Why did China destroy their fleet again?

It was considered unnecessary and a visible reminder of the “folly” of the voyages. It was later recommended that many of the records related to the voyages of Zheng-He be burned so as to prevent future rulers from being tempted to make the same “mistake”. Basically the voyages of Zheng-He was the pet project of an unusually independant-minded and aggressive Emperor - Many elements of his court opposed him from the start, seeing at as an unnecessary expense ( and they were expensive, though the returns in presitge, “gifts”, and safe seas were more than worth it ). After that Emperor’s death in 1424, the “inward-looking” faction began to reassert themselves and after Zheng-He’s death in 1434, they completely regained the upper hand. Their status was reinforced by the disastrous Mongol campaigns of the 1440’s, which seemed to point to the folly of activist and expansionist foreign policies.

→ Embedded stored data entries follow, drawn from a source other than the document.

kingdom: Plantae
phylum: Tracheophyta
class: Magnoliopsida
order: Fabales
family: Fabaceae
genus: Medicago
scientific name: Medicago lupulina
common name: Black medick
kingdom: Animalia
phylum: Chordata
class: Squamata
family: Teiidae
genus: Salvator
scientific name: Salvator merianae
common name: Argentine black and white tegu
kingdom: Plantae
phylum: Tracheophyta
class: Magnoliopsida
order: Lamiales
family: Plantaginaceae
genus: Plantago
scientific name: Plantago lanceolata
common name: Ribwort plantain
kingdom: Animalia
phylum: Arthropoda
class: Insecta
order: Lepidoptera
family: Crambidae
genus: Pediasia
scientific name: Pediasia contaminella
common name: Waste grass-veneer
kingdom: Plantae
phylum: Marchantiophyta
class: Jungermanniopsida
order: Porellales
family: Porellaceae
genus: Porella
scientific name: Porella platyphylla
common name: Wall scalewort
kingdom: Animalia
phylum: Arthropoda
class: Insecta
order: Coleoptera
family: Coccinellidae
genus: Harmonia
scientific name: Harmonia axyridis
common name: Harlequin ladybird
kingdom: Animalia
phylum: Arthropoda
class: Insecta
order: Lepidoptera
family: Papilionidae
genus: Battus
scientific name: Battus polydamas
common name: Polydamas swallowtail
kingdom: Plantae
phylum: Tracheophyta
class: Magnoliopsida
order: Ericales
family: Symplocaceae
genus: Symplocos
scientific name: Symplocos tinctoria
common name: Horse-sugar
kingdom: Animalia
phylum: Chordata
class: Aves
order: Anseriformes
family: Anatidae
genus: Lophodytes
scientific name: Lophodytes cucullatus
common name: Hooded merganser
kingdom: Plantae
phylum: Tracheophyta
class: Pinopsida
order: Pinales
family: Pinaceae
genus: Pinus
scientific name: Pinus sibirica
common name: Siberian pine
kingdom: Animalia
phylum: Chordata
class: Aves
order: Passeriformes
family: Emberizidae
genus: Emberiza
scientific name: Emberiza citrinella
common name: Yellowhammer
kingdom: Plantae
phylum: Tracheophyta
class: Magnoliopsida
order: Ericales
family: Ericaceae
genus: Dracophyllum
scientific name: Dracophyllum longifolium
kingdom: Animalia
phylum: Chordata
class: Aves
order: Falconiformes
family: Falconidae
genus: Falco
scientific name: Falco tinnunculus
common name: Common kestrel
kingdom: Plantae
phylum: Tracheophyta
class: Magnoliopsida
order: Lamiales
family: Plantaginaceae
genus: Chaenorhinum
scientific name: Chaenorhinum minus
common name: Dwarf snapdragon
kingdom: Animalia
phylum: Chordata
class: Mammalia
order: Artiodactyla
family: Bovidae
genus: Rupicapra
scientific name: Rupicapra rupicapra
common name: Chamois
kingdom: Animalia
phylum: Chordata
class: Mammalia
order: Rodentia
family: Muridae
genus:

In point of fact, the very substantial Chinese overseas trade and the smuggling industry declined not an iota. But these were all independant operations by Chinese merchants with smaller vessels. Their is ample evidence ( including a lot of foreign observation ) that not only was the governmental “Treasure Fleet” of Zheng-He dismantled, but ALL Imperial naval asets declined throughout the latter half of the fifteenth and the 16th centuries, leading to devastating recrudescense of piratry ( much of it Japanese ) along the coast. It was singularly bad decision all the way round.